On “First Fig”
JoEllen Green Kaiser
Much of Millay’s work of the early
1920s seems on its surface more like the modernist “Spring” than the sentimental “Song of a Second April,” both
from Second April. Most strikingly, Millay attacked the
sentimental construction of absent love in A Few Figs From
Thistles and to a lesser extent in Second April. Her
most famous poem, after all, does not mourn absent love but rejoices
in love's impermanence:
My candle burns at both ends;
It will not last the night;
But ah, my foes, and oh, my friends --
It gives a lovely light!
While this “First Fig” marked
Millay’s break from traditional sentimentality, however, it did
not necessarily signal her embrace of modernism.
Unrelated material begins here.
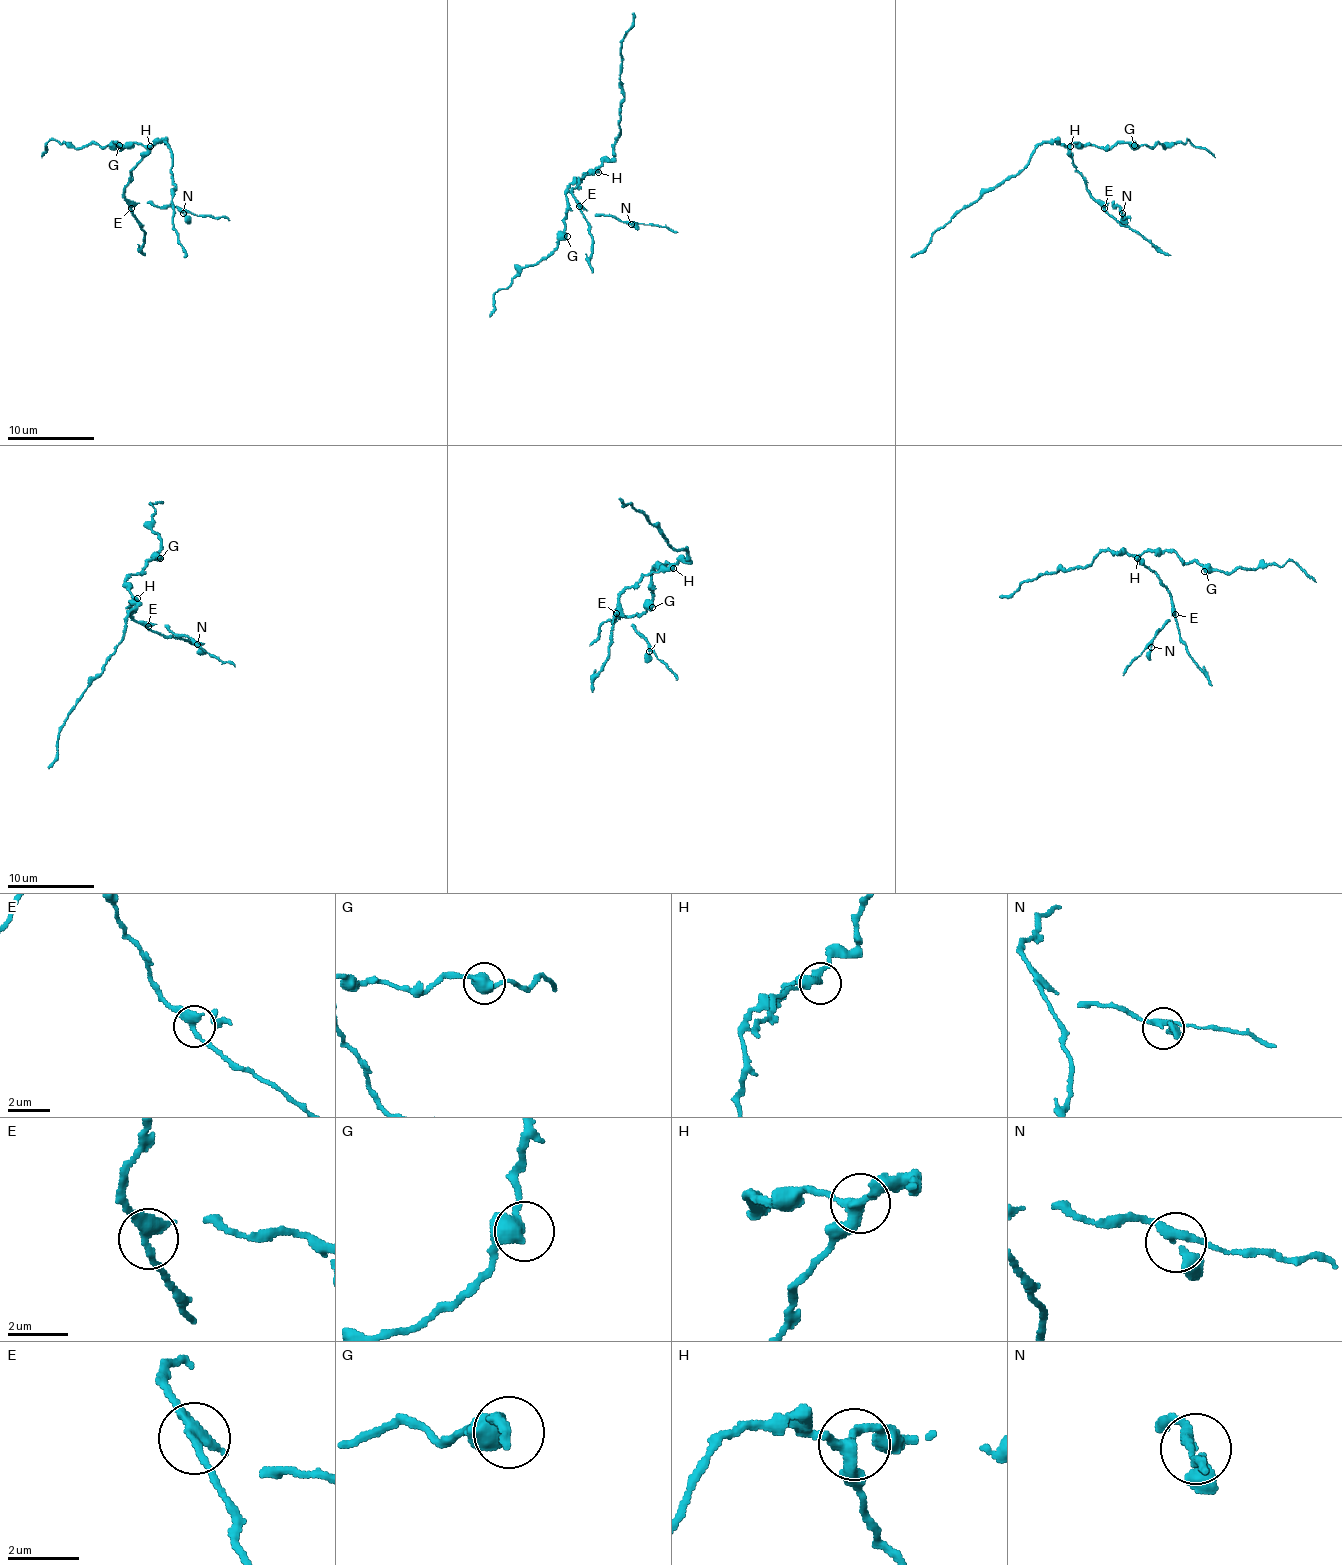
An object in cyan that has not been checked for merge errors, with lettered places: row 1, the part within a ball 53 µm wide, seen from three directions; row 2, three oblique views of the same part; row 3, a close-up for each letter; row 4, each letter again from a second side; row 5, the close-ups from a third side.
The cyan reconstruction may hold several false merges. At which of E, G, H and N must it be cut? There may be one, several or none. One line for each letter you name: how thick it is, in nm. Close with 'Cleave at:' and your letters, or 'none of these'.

In contradistinction
to the modernist creed of impersonality enunciated by Eliot,
Millay’s poetry remains personal. Her attitude toward love may
not be that shared by her nineteenth-century predecessors, but
she does share with them a belief in the centrality of love for
poetry.
JoEllen Green Kaiser, “Displaced Modernism: Millay and
the Triumph of Sentimentality” in Millay at 100: A Critical
Reappraisal. Diane P. Freedman, ed. Carbondale: Southern
Illinois University Press, 1995; 33.